* Goal of the exercise *
In the data below, find every line with the string "your" and pull it out.

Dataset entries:
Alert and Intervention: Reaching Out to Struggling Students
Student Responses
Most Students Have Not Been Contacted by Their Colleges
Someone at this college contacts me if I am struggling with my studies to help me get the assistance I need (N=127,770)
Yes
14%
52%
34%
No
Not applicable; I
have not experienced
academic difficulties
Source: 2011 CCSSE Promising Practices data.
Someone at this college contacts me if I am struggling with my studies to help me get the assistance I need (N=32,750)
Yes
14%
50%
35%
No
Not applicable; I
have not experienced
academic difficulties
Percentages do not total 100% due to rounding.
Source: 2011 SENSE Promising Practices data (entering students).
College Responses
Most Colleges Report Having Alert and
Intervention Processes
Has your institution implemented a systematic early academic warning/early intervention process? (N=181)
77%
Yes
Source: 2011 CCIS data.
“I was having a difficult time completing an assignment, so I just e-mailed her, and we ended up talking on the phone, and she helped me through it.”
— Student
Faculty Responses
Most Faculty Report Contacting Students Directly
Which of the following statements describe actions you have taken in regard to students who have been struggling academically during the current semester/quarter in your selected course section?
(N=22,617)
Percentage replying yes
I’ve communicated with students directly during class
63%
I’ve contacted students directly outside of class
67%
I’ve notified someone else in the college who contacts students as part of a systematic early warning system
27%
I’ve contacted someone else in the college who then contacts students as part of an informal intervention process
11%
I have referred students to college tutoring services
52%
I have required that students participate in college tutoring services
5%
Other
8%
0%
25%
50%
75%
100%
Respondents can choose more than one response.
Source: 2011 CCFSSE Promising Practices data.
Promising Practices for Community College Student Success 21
* * *
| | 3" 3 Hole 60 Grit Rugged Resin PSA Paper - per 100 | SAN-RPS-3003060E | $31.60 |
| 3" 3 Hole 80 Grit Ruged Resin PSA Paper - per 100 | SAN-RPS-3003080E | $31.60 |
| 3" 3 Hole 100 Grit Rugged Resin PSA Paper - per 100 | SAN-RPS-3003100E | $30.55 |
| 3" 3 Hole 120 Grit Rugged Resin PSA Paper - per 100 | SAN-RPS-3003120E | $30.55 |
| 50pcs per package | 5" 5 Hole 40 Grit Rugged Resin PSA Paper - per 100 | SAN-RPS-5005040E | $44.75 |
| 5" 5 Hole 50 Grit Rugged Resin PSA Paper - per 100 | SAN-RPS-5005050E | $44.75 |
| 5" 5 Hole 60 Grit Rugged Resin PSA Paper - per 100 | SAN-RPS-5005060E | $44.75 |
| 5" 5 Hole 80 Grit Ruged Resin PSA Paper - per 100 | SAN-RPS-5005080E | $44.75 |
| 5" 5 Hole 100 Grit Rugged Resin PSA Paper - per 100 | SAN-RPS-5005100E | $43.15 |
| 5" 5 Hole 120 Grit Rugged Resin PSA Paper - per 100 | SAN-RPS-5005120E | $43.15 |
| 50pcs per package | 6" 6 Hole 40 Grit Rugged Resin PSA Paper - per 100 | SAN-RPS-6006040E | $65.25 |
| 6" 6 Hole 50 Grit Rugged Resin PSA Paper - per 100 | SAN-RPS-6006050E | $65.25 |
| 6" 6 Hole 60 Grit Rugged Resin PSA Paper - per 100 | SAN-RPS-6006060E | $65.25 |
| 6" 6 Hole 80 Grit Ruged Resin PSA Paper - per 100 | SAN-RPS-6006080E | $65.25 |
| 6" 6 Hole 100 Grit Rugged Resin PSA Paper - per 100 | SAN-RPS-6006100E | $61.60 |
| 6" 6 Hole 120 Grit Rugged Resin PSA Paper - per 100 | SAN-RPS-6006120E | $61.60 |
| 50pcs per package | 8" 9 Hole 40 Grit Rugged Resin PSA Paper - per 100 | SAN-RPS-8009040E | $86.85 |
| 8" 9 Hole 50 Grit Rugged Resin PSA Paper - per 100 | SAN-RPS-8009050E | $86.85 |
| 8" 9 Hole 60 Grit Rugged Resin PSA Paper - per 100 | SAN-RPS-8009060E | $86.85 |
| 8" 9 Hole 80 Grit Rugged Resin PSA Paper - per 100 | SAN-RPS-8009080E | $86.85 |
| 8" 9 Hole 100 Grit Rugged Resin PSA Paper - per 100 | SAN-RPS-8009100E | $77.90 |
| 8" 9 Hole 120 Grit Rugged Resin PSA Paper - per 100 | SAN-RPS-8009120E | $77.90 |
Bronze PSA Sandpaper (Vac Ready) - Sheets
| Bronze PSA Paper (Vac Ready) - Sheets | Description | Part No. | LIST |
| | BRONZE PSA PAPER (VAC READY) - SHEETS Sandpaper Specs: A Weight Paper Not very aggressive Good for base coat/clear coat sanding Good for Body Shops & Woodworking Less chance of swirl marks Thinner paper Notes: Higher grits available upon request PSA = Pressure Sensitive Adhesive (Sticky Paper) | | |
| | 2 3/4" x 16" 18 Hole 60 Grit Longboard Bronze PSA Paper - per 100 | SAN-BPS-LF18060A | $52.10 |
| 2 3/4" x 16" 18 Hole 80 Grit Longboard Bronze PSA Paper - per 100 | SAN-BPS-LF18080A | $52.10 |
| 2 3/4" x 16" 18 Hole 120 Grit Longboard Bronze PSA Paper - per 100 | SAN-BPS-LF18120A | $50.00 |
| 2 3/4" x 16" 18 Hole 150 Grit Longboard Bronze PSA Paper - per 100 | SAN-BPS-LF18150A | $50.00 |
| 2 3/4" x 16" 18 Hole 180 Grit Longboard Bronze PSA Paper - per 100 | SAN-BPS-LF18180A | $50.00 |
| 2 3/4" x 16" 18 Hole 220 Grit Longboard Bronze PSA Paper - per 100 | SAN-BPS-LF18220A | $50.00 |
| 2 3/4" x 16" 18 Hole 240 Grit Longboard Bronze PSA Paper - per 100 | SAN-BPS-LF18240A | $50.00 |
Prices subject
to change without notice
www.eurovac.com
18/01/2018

* Task output *
Has your institution implemented a systematic early academic warning/early intervention process? (N=181)
Which of the following statements describe actions you have taken in regard to students who have been struggling academically during the current semester/quarter in your selected course section?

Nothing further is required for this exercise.